======== Extracted data

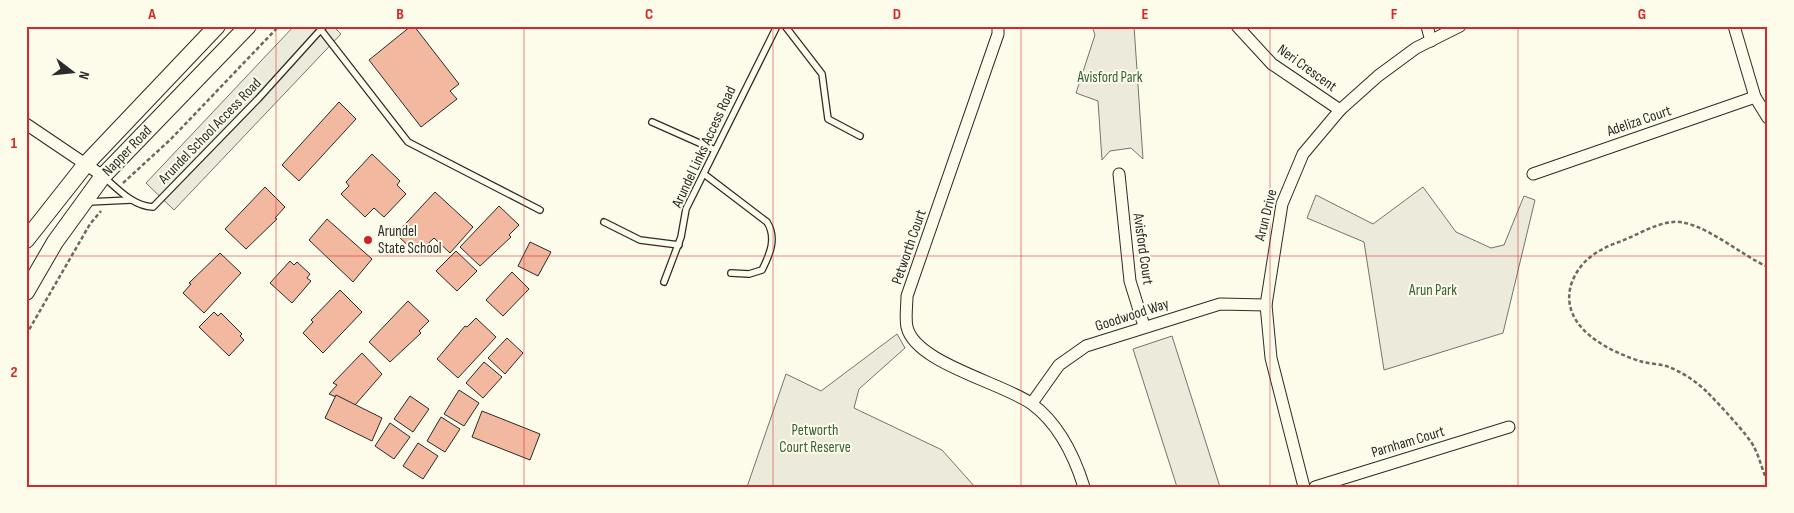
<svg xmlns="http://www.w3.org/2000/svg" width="1794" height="513" viewBox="0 0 1794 513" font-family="'Sofia Sans Condensed',sans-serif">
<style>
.green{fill:#ecebdb;stroke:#74746e}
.parking{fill:#eceadb;stroke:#74746e}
.building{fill:#f2b8a0;stroke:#2b2b2b}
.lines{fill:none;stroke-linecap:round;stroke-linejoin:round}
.service-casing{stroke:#2b2b2b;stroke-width:8}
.minor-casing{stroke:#2b2b2b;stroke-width:13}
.secondary-casing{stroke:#2b2b2b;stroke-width:18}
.path{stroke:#6a6964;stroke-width:2.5;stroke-dasharray:4 2.5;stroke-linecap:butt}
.service{stroke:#fdfbea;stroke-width:5.5}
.minor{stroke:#fdfbea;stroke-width:11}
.secondary{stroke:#fdfbea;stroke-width:16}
.grid{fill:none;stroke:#d62828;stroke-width:1;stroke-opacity:0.55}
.poi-dot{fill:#c62828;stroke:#fdfbea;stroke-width:2}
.labels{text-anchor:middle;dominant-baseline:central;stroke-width:4;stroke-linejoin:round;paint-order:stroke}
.street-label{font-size:15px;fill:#2b2b2b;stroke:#fdfbea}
.park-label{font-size:15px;fill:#34623c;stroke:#fdfbea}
.poi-label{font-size:15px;fill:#2b2b2b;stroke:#fdfbea;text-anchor:start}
.neatline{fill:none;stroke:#d62828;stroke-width:2}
.grid-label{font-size:16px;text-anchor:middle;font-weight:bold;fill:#d62828}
</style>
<rect width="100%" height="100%" fill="#fdfbea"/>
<g class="green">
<polygon points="1092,26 1134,26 1143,159 1131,148 1110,151 1102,160 1098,101 1076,93 1095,35"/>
<polygon points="1423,187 1456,232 1491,248 1504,245 1524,196 1535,200 1503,333 1384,370 1364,242 1307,218 1316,195 1373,224"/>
<polygon points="897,334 905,348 859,389 854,408 942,450 975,487 747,487 786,374 821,391"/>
<polygon points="1172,336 1220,487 1177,487 1133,349"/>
</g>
<polygon class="parking" points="294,26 333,26 341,34 174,210 146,183"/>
<g class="building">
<polygon points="411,26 414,26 459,84 450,91 457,99 421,127 369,60"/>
<polygon points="339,102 356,119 299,181 282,165"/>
<polygon points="372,154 400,181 397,185 406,194 384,217 374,208 365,217 341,194 349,186 346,182"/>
<polygon points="265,187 285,207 275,218 277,219 246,249 225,229"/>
<polygon points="435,192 473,227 450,253 434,238 417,254 396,234"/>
<polygon points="499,206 519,225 509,235 511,237 480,266 460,247"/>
<polygon points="327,219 372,259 353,282 309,240"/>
<polygon points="530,242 551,252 538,276 518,266"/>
<polygon points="456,251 477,271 457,291 436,271"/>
<polygon points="220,253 241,273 204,313 183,293 191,284 189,283"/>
<polygon points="290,261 294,265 297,262 310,274 307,278 311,281 292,303 270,283"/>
<polygon points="512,272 529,289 503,316 486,300"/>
<polygon points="340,290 362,312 323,353 303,333 313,322 311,320"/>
<polygon points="408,301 429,321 419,331 421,333 390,362 369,342"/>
<polygon points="214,312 218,316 221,313 242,334 240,336 244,340 229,356 199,327"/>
<polygon points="476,318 496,337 458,378 437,359 465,326 467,327"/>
<polygon points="507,338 523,353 505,374 488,358"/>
<polygon points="362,353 382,374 355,405 329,394 337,385 333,383"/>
<polygon points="484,362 502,377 483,398 466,383"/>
<polygon points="459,390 479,403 464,426 444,414"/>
<polygon points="336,395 382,418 372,441 325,418"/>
<polygon points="410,396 429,409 413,432 394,419"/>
<polygon points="482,411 540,434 530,460 472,437"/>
<polygon points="441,417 460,429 445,452 427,441"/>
<polygon points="390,423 410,437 394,459 375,446"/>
<polygon points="418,443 438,456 423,479 403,466"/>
</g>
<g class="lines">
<defs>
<g id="service">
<polyline points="785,26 822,74 828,119 860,136"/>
<polyline points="321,30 408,142 540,210"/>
<polyline points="652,122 715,150"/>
<path d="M704,174l63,48c10,16 3,32 -5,48l-13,4 -18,-1"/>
<path d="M104,177c15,13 29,29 49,30l105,-108 66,-73"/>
<polyline points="88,202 131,200"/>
<polyline points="604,222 640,240 679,245"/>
<polyline points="664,282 681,237 686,209 777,26"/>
</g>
<g id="minor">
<path d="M998,26v8l-91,262c0,9 -2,22 0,31 8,36 96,56 125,77 27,20 42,51 52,83"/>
<polyline points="1237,26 1272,64 1340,110"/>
<polyline points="1427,26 1431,41"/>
<polyline points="1734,26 1755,97 1768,118"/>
<polyline points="26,124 103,176"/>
<polyline points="1119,174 1130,281 1144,326"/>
<polyline points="1533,174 1755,97"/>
<polyline points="1032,403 1059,365 1086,346 1220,304 1266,305"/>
<polyline points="1304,487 1271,358 1266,305 1282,204 1303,154 1340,110 1378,76 1416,48 1460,26"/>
<polyline points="1315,487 1509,427"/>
</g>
<g id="secondary">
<polyline points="26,240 86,164 217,26"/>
<polyline points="26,292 55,242 103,176 248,26"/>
</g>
</defs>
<use href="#service" class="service-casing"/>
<use href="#minor" class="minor-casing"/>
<use href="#secondary" class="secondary-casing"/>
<g class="path">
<polyline points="123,183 171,139 279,26"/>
<path d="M1768,267c-26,-11 -68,-48 -95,-45 -21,2 -38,15 -57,21 -21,8 -38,20 -45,42 -12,42 38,67 72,77 8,2 18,2 26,5 13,5 28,15 38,25 10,10 42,44 47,55 6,11 8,24 14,35"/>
<polyline points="26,335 90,224 101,211"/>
</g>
<use href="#service" class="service"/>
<use href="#minor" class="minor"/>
<use href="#secondary" class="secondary"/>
</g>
<path class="grid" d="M276,26v461M524,26v461M773,26v461M1021,26v461M1270,26v461M1518,26v461M26,256h1742"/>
<circle class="poi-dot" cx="368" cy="240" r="5"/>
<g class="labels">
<g class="street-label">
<text transform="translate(1307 68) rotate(36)">Neri Crescent</text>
<text transform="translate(1639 121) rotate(-19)">Adeliza Court</text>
<text transform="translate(210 131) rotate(-46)">Arundel School Access Road</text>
<text transform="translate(704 147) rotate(-65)">Arundel Links Access Road</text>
<text transform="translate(127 151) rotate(-46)">Napper Road</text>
<text transform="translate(1266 215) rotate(-76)">Arun Drive</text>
<text transform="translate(909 247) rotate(-71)">Petworth Court</text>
<text transform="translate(1143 249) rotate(82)">Avisford Court</text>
<text transform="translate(1132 315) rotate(-18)">Goodwood Way</text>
<text transform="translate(1408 442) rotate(-17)">Parnham Court</text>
</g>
<g class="park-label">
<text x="1110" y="77">Avisford Park</text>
<text x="1433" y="290">Arun Park</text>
<text x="815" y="430">Petworth<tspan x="815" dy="17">Court Reserve</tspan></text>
</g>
<g class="poi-label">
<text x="378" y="231">Arundel<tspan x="378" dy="17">State School</tspan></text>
</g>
</g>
<rect width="1794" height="513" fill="none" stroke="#fdfbea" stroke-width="55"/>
<g transform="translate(72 72) rotate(106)" stroke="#fdfbea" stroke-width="4" paint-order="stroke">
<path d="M0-4L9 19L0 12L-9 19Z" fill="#2b2b2b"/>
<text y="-8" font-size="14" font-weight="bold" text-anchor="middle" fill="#2b2b2b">N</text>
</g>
<rect x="28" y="28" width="1738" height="458" class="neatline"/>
<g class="grid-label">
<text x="152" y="19">A</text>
<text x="400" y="19">B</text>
<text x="649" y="19">C</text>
<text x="897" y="19">D</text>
<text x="1145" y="19">E</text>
<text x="1394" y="19">F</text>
<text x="1642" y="19">G</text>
<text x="14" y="148">1</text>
<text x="14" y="377">2</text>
</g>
</svg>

================

Work through the records line by line and tally those holding "lines". Reply with the number alone.

2